Initialize the iterations

The first time that the database server calls the iterator function, the database server passes it an MI_FPARAM structure with the iterator status set to SET_INIT and the user-state pointer set to NULL. When the iterator function obtains this iterator-status value, it can perform the following initialization tasks for the iterator function:
  • Allocate memory for the structure in which you save the user-state information with a DataBlade® API memory-management function such as mi_dalloc()

    Make sure that this memory has a memory duration of PER_COMMAND so that the user state remains for the duration of all iterations of the iterator function. If the memory has the default PER_ROUTINE memory duration, the database server automatically deallocates it after only one iteration of the iterator function. For more information, see Choose the memory duration.

  • Save the user-state pointer in the MI_FPARAM structure with the mi_fp_funcstate() function

    Each subsequent call to the iterator function uses the same MI_FPARAM structure, so each iteration can reuse the cached user-state memory. The iterator function must save enough information to return values one at a time on demand. For more information, see Saving a user state.

You can perform these initialization tasks directly in the iterator function or you can declare a separate iterator-initialization function, which the iterator function calls when it receives the SET_INIT iterator-status value. Declare the iterator-initialization function to return the same data type as the main iterator function. However, the database server ignores the return value of this function; it does not put this return value in the active set.

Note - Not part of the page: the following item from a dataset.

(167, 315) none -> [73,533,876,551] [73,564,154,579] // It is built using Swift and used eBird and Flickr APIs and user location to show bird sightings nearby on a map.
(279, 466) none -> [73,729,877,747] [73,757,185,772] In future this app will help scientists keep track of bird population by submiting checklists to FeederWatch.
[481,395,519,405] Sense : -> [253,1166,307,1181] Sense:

The following code fragment implements an iterator-initialization function, call fibGen_init(), which the fibGen() iterator function (The fibGen() iterator function) calls when it obtains the SET_INIT iterator-status value.
Figure 1: The fibGen_init() initialization function
mi_integer fibGen_init(stop_val, fparam)
   mi_integer stop_val;
   MI_FPARAM *fparam;
{
   fibState   *fibstate;

/* Allocate the user-state structure, fibState. This user-state
 * structure is allocated with PER_COMMAND duration to hold the memory
 * until the end of all iterations of the iterator function.
 */
   fibstate = (fibState *)mi_dalloc(sizeof(fibState), PER_COMMAND);

/* Save a pointer to the user-state structure in the MI_FPARAM structure.
 */
   mi_fp_setfuncstate(fparam, (void *)fibstate);

/* Set return value of function to NULL for either of the following:
 *     - no argument passed into function (MI_FPARAM has a NULL argument)
 *     - stop value is < 0
 */
   if ( mi_fp_argisnull(fparam, 0) || stop_val < 0 ) 
      {
      mi_fp_setreturnisnull(fparam,0,1);
      return;
      }

/* Set the first two numbers of the series: 0 and 1. Set the stop value
 * field in the user-state structure (stop_val) to the stop value passed
 * to the function.
 */
   if ( stop_val < 1 ) 
      {
      fibstate->fib_prec1 = 0;
      fibstate->fib_prec2 = 1;
      fibstate->fib_ncomputed = 1;
      fibstate->fib_endval = stop_val; 
      }
   else 
      {
      fibstate->fib_prec1 = 0;
      fibstate->fib_prec2 = 1;
      fibstate->fib_ncomputed = 0;
      fibstate->fib_endval = stop_val; 
      }
   return (0); /* return value is ignored */
}

The fibGen_init() function returns an mi_integer value (0) because the main iterator function, fibGen(), returns an active set of mi_integer values. However, the database server does not return this value as part of the active set. After fibGen_init() completes, the database server calls the next iteration of fibGen() with an iterator-status value of SET_RETONE to return the first item of the active set.